Consensus between market regulators, participants on derivatives market structure seen

Nearly two-thirds of global market participants have implemented changes ahead of regulatory reform.

Regulators and market participants are surprisingly aligned on what the key components of a workable derivatives market structure should be in the future, with changes likely to revitalise the listed and over-the-counter (OTC) markets in a manner that benefits all, according to a research report co-authored by BNY Mellon and the TABB Group.

The report, entitled "Derivatives – Protection without Suffocation: Thriving in a New Era of Regulatory and Market Transformation," found that a consensus is emerging on a global framework that will help to reduce risk through the use of central clearing, increase transparency by moving toward electronic price discovery and execution, and improve market stability by creating new collateral management standards.

"While market participants and regulators are at odds over certain aspects of derivative market reform, our research detected a strong movement toward creating a workable framework that will accommodate stronger regulations and risk reduction without suffocating market activity and ongoing innovation," said Andrew Gordon, Executive Vice President for Broker-Dealer and Alternative Investment Services, BNY Mellon, Asia-Pacific.
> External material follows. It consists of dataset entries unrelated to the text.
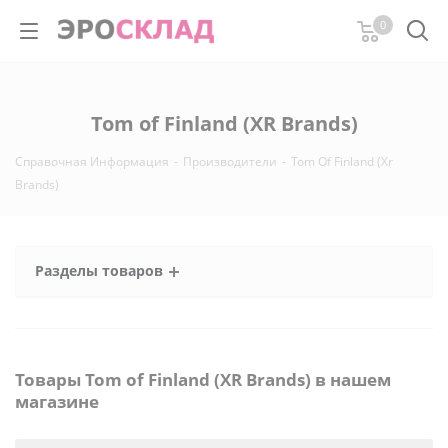
0
Tom of Finland (XR Brands)
Справочная Информация
-
Производители
-
Tom Of Finland (Xr
Brands)
Разделы товаров
Товары Tom of Finland (XR Brands) в нашем
магазине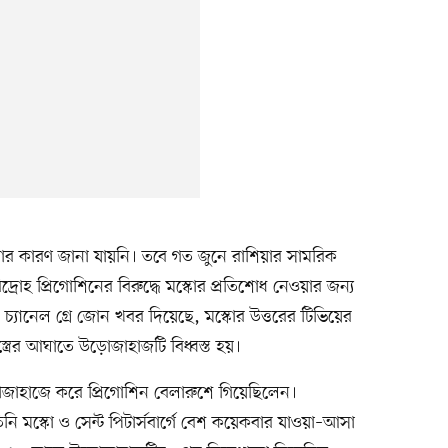
য়ার কারণ জানা যায়নি। তবে গত জুনে রাশিয়ার সামরিক
 বিদ্রোহ প্রিগোশিনের বিরুদ্ধে মস্কোর প্রতিশোধ নেওয়ার জন্য
্রাম চ্যানেল গ্রে জোন খবর দিয়েছে, মস্কোর উত্তরের টিভিয়ের
স্ত্রের আঘাতে উড়োজাহাজটি বিধ্বস্ত হয়।
োজাহাজে করে প্রিগোশিন বেলারুশে গিয়েছিলেন।
ি মস্কো ও সেন্ট পিটার্সবার্গে বেশ কয়েকবার যাওয়া–আসা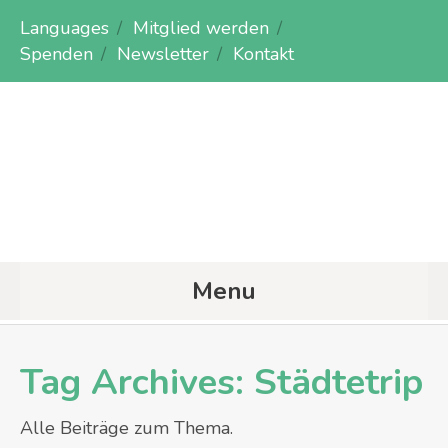
Languages
Mitglied werden
Spenden
Newsletter
Kontakt
Menu
Tag Archives:
Städtetrip
Alle Beiträge zum Thema.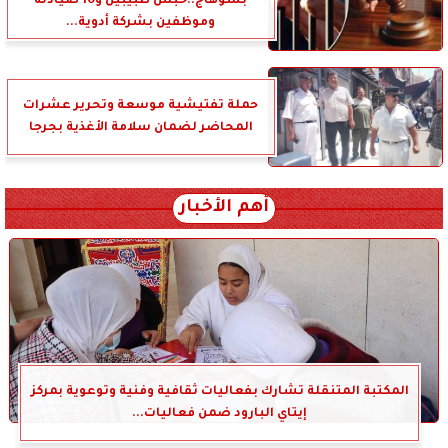
بسوهاج..حبس طبيبين و10 صيادلة
وموظفين بشركة أدوية...
حملة تفتيشية موسعة وتحرير عشرات
المحاضر لضمان سلامة الأغذية بجرجا
أهم الأخبار
المكتبة المتنقلة تشارك بفعاليات ثقافية وفنية وتوعوية بمركز
إيتاي البارود ضمن فعاليات...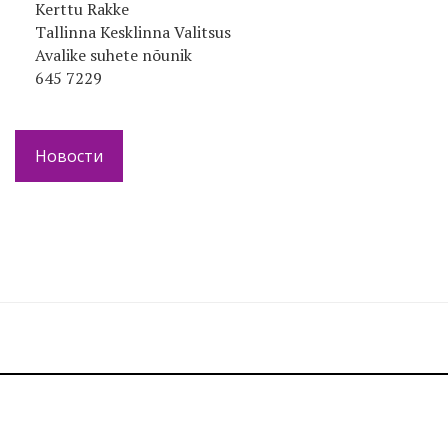
Kerttu Rakke
Tallinna Kesklinna Valitsus
Avalike suhete nõunik
645 7229
Новости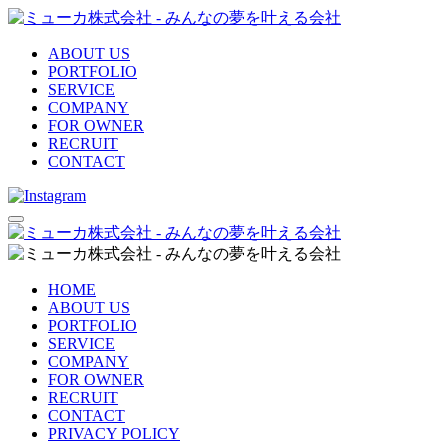
ABOUT US
PORTFOLIO
SERVICE
COMPANY
FOR OWNER
RECRUIT
CONTACT
HOME
ABOUT US
PORTFOLIO
SERVICE
COMPANY
FOR OWNER
RECRUIT
CONTACT
PRIVACY POLICY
Key findings presented in the report - which are a result of a survey conducted with asset managers, broker-dealers and clearinghouses - include:

  • 63% of survey respondents have already implemented changes ahead of regulatory reform, with these changes primarily focused in the areas of clearing, front, middle and back office operations, and trading currently being implemented.
  • 79% of respondents indicated that they believed central clearing for standard products will reduce systemic risk, while nearly an identical number – 74% – acknowledged central clearing and execution will reduce profit margins;
  • 58% of respondents currently do not post or accept collateral when conducting OTC derivatives trades. In addition, the majority of participants have concerns regarding potential changes in the types and amounts of collateral being used when moving from OTC to cleared environments;
  • Nearly half (47%) of respondents are seeing a move towards electronic execution for OTC derivatives products, with the use of algorithms to trade OTC derivatives just starting to emerge;
  • 58% of respondents believe that joint oversight of the OTC derivatives market by the Securities and Exchange Commission and Commodity Futures Trading Commission would be a mistake given their different approaches to oversight.
The report also indicates that while changes to the market will initially reduce revenue and profits for participants, in the long term, as a result of increased standardisation and volume, revenue and profits will actually increase.